Integral Trouble? Get Help Here! | Cliowa

[cliowa]

Dear community

I'm trying to get a grip on this integral:
$$\int \frac{\sqrt{1-x}}{\sqrt{x}-1} dx$$.
I tried substituting $$x=\sin^{2}(u)$$, which leaves me (standing) with
$$\int \frac{\sin(u)\cos^{2}(u)}{\sin(u)-1} du$$.

But I just can't solve it, no matter which way I try.
I would be thankful for every kind of hint/explanation.
Best regards...Cliowa

 

[arildno]

Well,.when nothing else works, make the s=tan(u/2) substitution:
$$\cos(u)=\cos^{2}\frac{u}{2}-\sin^{2}\frac{u}{2}=\cos^{2}(\frac{u}{2})(1-s^{2})=\frac{(1-s^{2})}{\sec^{2}\frac{u}{2}}=\frac{(1-s^{2})}{1+s^{2}}$$
$$\frac{\sin(u)}{\sin(u)-1}=\frac{2\sin\frac{u}{2}\cos\frac{u}{2}}{2\sin\frac{u}{2}\cos\frac{u}{2}-\cos^{2}\frac{u}{2}-\sin^{2}\frac{u}{2}}=\frac{2s}{2s-s^{2}-1}=-\frac{2s}{(s-1)^{2}}$$

$$u=2\arctan(s)\to{du}=\frac{2ds}{1+s^{2}}$$

Collecting, we get to evaluate the integral:
$$-\int\frac{4s(1+s)^{2}}{(1+s^{2})^{3}}ds$$

 

[TD]

Before introducing trigonometry, I'd substitute $$y = \sqrt{1-x}$$.

 

[VietDao29]

...I tried substituting $$x=\sin^{2}(u)$$, which leaves me (standing) with
$$\int \frac{\sin(u)\cos^{2}(u)}{\sin(u)-1} du$$...

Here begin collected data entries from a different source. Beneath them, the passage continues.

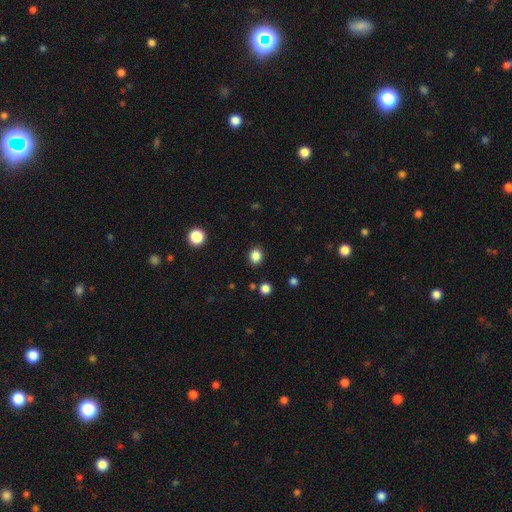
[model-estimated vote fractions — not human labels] Overall: smooth (85%). How rounded: round (63%; in between 36%). Merging: none (88%).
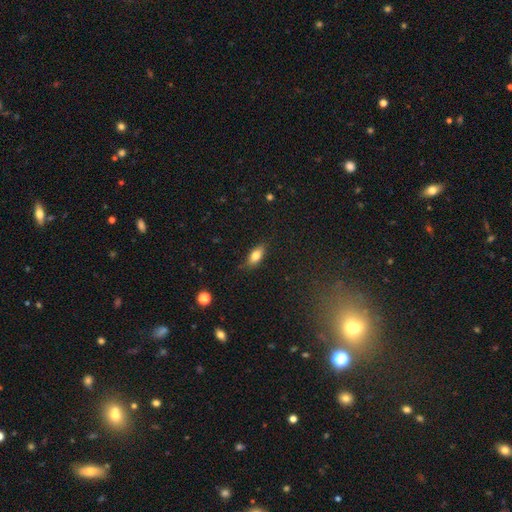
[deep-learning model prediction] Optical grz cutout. It shows a smooth galaxy with no disk features (79%) that is in between round and cigar-shaped (84%). Merging: none (80%).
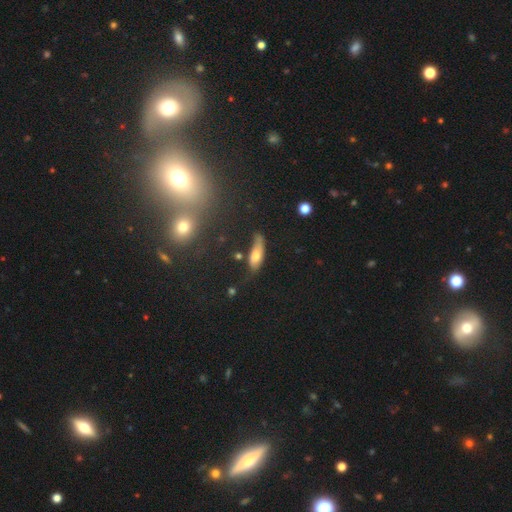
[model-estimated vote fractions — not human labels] Morphology: type=smooth (68%); roundness=in between (61%); merging=none (44%).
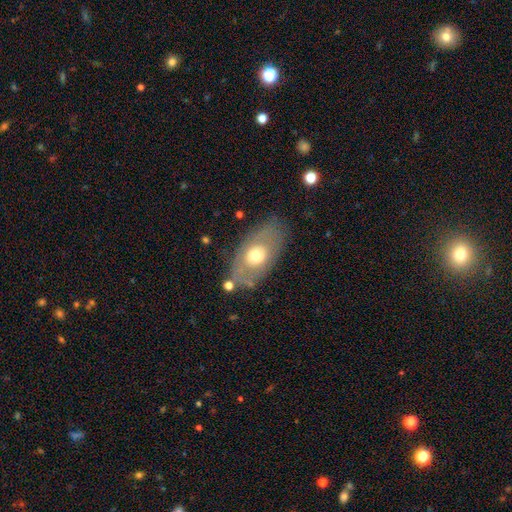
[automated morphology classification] This is possibly a smooth galaxy (48%). Merging: likely none (72%).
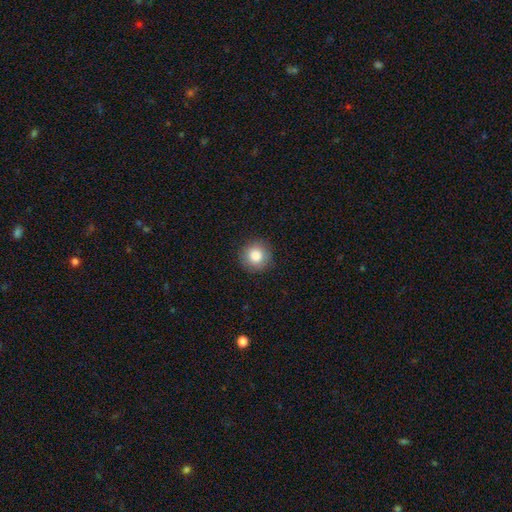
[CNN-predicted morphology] Smooth or featured?
  - smooth: 82% *
  - star or artifact: 10%
  - featured or disk: 8%
How rounded?
  - round: 95% *
  - in between: 4%
  - cigar-shaped: 1%
Merging?
  - none: 91% *
  - minor disturbance: 6%
  - major disturbance: 2%
  - merger: 1%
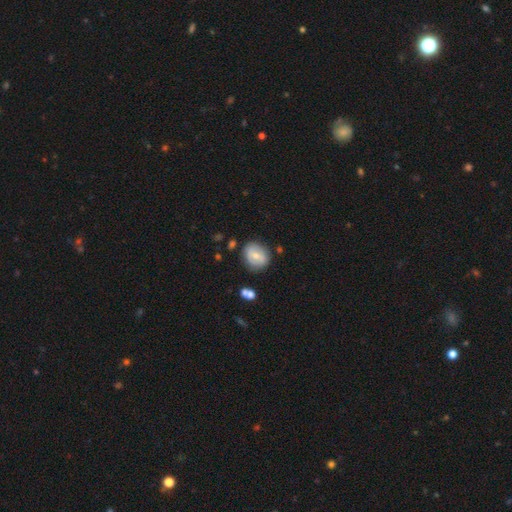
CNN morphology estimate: A smooth galaxy with no disk features (51%) that is round (59%). Merging: none (76%).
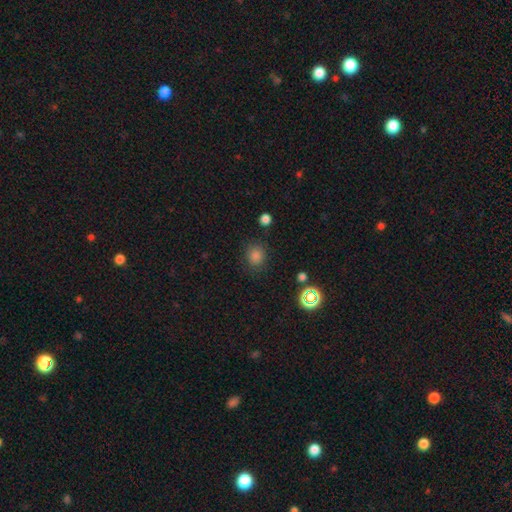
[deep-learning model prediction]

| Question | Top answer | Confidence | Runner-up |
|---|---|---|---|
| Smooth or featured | smooth | 76% | star or artifact (19%) |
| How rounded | round | 79% | in between (20%) |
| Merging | none | 85% | minor disturbance (10%) |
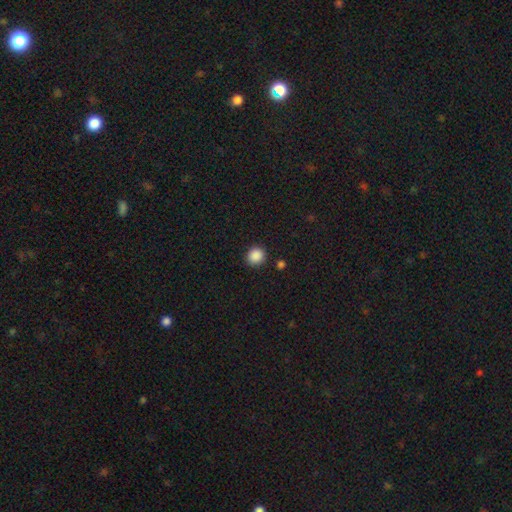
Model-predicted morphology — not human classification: This is clearly a smooth galaxy (88%). How rounded: clearly round (85%). Merging: clearly none (88%).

You are forgetting a factor of 2. It should read:
$$2 \int \frac{\sin(u)\cos^{2}(u)}{\sin(u)-1} du$$ instead.
Now by using the Pythagorean Theorem, we have:
cos²x = 1 - sin²x = -(sin x - 1) (sin x + 1)
So you'll have:
$$2 \int \frac{\sin(u)\cos^{2}(u)}{\sin(u)-1} du = -2 \int \sin u (\sin u + 1) du$$.
You can go from here, right? :)

 

[arildno]

That was a bit simpler than mine, VietDao..

 

[cliowa]

Thank you very much, arildno, VietDao29 for your great help.
I figured out the rest on my own.
And, although s=tan(u/2) is a bit more complicated I think it's always good to have to ways to go.
Best regards...Cliowa